Friday, March 13, 2020

QUARANTINED

My husband is 80; I am 79. We are elderly and we both have an  "underlying condition" that makes us vulnerable to the coronavirus. What elderly person doesn't?  Mine is IPF, a chronic lung disease.  

We have decided to self-isolate for at least the next two weeks. How hard can this be? We are both introverts, although I must say my husband is becoming more like his gregarious dad these days--striking up conversations with strangers he encounters here and there. Still, being confined to the house should be a minor problem for both of us. We can still take walks around the neighborhood, we like to read, we have Netflix. He does an online Spanish lesson every day and I'm thinking of getting back to my on-line Algebra 1 course.

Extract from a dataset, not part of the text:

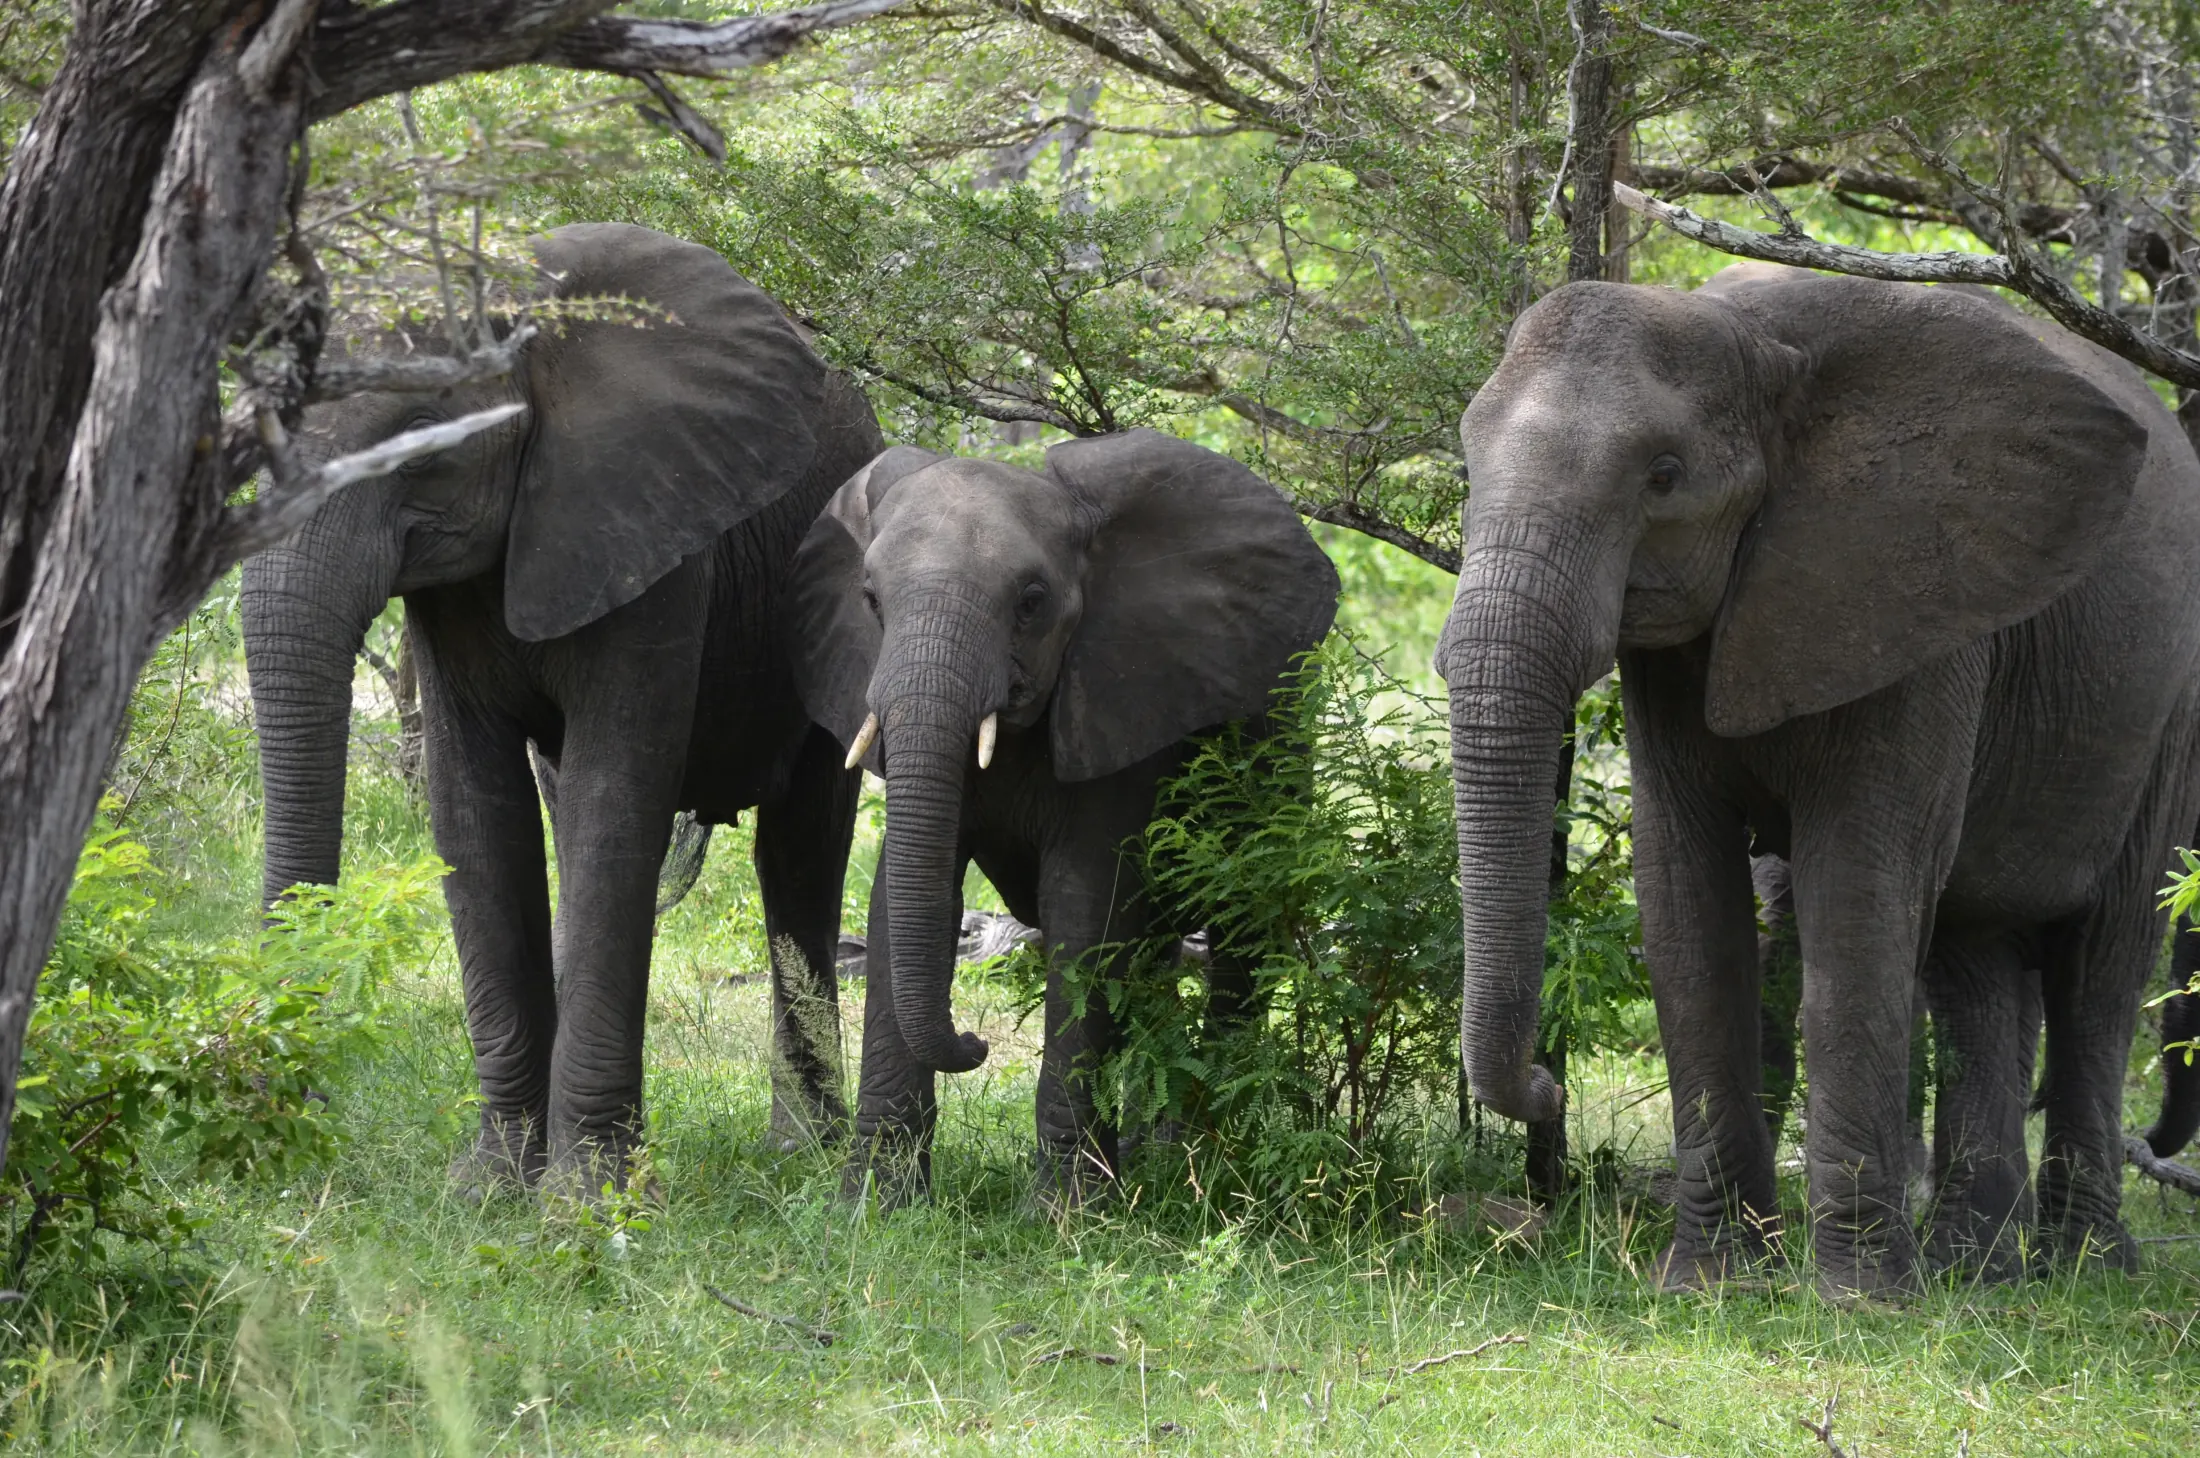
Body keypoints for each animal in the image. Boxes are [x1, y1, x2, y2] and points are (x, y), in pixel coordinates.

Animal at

One thing I could do more is blog. I've gotten out of the habit.  The past year has been difficult, not only because I lost my claim to be a healthy geezerette but also because we have a couple of close family members who suffer from chronic anxiety and depression. Unfortunately, I let their problems--about which I can do nothing--take up too much room in my brain, leaving little energy for anything else. This is a bad habit. I need to blog more and fret less. 

Tomorrow there was to have been a memorial service at our church for two lovely ladies, former parishioners, who moved to Tennessee and whose ashes have now come back to us in a couple of small boxes. They were an 89-year-old British war bride and her daughter, who had Downs Syndrome and lived at home her whole life. She was either in her late 50's or early 60's. I would have learned her age tomorrow from the service bulletin, but the service will have to be rescheduled.  This past Thursday, the bishop of the Episcopal Diocese of Washington closed all the churches for the next two weeks. 

Maryland schools have also been closed for a couple of weeks. Our younger daughter, who lives in Virginia, fully expects to have the kids home with her the next two weeks as well.